What about the barring on the underside? If it was 'just' melanistic, it would have a plain black underside, surely?

Could this be from further south, an escapee or a hybrid?
 
What about the barring on the underside? If it was 'just' melanistic, it would have a plain black underside, surely?

Could this be from further south, an escapee or a hybrid?
Melanistic tips to the feathers? It's more that the barring you'd expect on the undertail coverts, extends up the whole breast. And then the face is clearly melanistic, but the crown and nape close to how they should be for a male G-fW. It'd be interesting to see what the rump is like (should be white), but it isn't visible in any of the pics.
 
Melanistic tips to the feathers? It's more that the barring you'd expect on the undertail coverts, extends up the whole breast. And then the face is clearly melanistic, but the crown and nape close to how they should be for a male G-fW. It'd be interesting to see what the rump is like (should be white), but it isn't visible in any of the pics.
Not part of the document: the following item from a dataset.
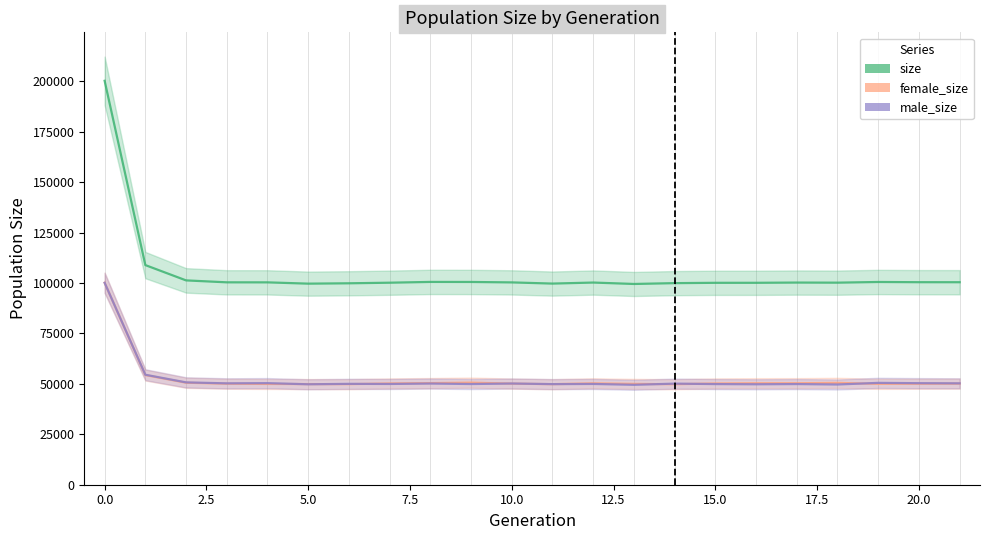

What is the lowest value of the male_size series?

49532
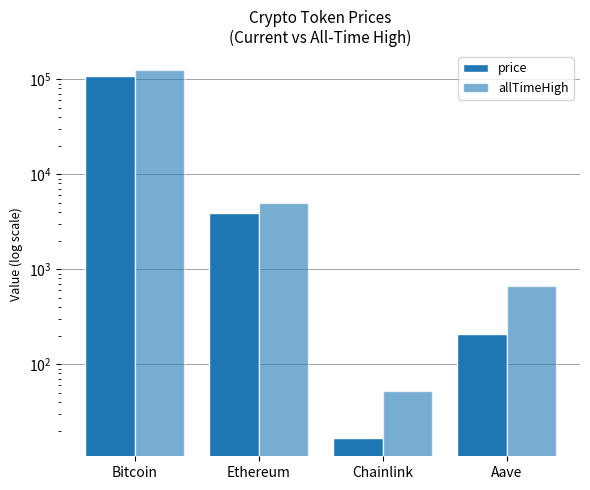

Rank the series by their maximum value, from lowest to highest.

price, allTimeHigh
I agree with your wish for better views of the rump. The G-fw is know to hybridise with Red-bellied, according to David Allen Sibley's 2nd ed Sibley Birds East. Do you know what they look like? Have there any cases of Golden-fronted hybridising with other species?
 
.... The G-fw is know to hybridise with Red-bellied, according to David Allen Sibley's 2nd ed Sibley Birds East. Do you know what they look like? Have there any cases of Golden-fronted hybridising with other species?
Presumably intermediate - which doesn't help here; this bird would be just as odd-looking if it were 200 km east in Red-bellied range and had Red-bellied crown pattern, rather than being in G-f range and having G-f crown pattern.

Whether G-f hybridises with other Melanerpes, maybe, but if it does, it'd be well down in Mexico that it does so.